A federal jury has ordered former Congressman Steve King’s campaign to pay 750 dollars for using a copyrighted image in online fundraising. The Florida mother who took the photo of her young son in 2007 sued King and his campaign a year and a half ago, seeking at least 75-thousand dollars. She got a copyright for the image in 2012 as it became known as the “Success Kid” meme on social media. The jury in Sioux City decided King’s campaign must pay Laney Griner 750 dollars for using the boy’s image, but King owed the Griners nothing. The Sioux City Journal reports Griner left the courtroom in tears. King had said the lawsuit was politically motivated and he told the newspaper he had been vindicated by the jury. King had used the “Success Kid” meme to raise money for his unsuccessful campaign for a 10th term in the U.S. House. King lost to Randy Feenstra in a Republican Primary. Feenstra was then elected to congress in November of 2020 and reelected to a second term in the U.S. House earlier this month.

 

REYNOLDS PRIORITIES

Governor Kim Reynolds says by the end of her new four-year term, she hopes to get rid of Iowa’s state income tax.

Reynolds made the comment on a Republican Governors Association panel. South Dakota has no personal income tax or corporate tax and mainly relies on property taxes and sales taxes to fund government operations. Reynolds has just been elected chair of the Republican Governors Association for the next two years. Reynolds reviewed her education priorities for the group.

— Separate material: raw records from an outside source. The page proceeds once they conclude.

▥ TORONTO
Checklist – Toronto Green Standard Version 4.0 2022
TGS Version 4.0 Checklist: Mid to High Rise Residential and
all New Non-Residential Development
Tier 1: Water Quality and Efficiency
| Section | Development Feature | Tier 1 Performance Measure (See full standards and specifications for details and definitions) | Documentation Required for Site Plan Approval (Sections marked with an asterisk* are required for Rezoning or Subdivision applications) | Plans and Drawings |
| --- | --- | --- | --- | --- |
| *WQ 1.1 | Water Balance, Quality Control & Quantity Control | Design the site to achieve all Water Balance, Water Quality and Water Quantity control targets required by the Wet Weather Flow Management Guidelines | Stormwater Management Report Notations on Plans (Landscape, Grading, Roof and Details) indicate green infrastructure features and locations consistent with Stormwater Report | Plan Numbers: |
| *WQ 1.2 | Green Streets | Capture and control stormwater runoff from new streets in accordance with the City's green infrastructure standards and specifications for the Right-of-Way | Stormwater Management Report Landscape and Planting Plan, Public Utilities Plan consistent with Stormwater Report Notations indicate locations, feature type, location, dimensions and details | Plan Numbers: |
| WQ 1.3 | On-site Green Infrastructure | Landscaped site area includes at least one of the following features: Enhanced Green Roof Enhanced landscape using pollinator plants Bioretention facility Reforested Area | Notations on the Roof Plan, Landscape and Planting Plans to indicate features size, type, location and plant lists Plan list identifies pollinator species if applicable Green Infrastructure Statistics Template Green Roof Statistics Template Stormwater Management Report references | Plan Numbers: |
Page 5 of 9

Reynolds has tried in each of the past two years to get the Republican-led legislature to approve state scholarships for some students who switch from a public to a private school. During the 2022 campaign, Reynolds has said her goal is for all parents to have the choice of sending their child to a private school, but she has not outlined the details of this new plan. House Democratic Leader Jennifer Konfrst says Democrats will oppose any bill that shifts money from public schools to private schools. It’s not clear yet whether Reynolds has enough Republican votes in the Iowa House to pass her latest plan. Some House Republicans who oppose the school choice concept either did not seek reelection or were defeated in G-O-P primaries.

 

LA NINA EFFECTS

The La Nina weather pattern will influence Iowa’s climate for the winter ahead, likely bringing wetter and colder-than-normal temperatures. It’s the third winter in a row for La Nina, but observers do -not- expect it to make a fourth appearance. The climate services director for the central region of the National Weather Service, Doug Kluck, says they see La Nina fading early next year. Kluck says the forecast models for December through February show better chances of below-normal temperatures, also with above-normal chances for precipitation. A lot of those places need the water, Kluck says, adding, we hope they get it.

 

UNEMPLOYMENT INCREASE

Iowa’s unemployment rate inched up slightly in October to two-point-nine percent. Iowa Workforce Development spokesperson, Jesse Dougherty, says there are positive signs despite the increase — as more Iowans are entering the labor force. He says the overall labor participation rate held steady at 67-point-seven percent which is a strength of Iowa’s economy.  Dougherty says employers reported 45-hundred jobs created, and that’s the seventh straight month they’ve seen that. He says October’s job growth pushed the state employment level above the level in March 2020 —  which means the state has now replaced all of the 169-thousand jobs lost during the pandemic.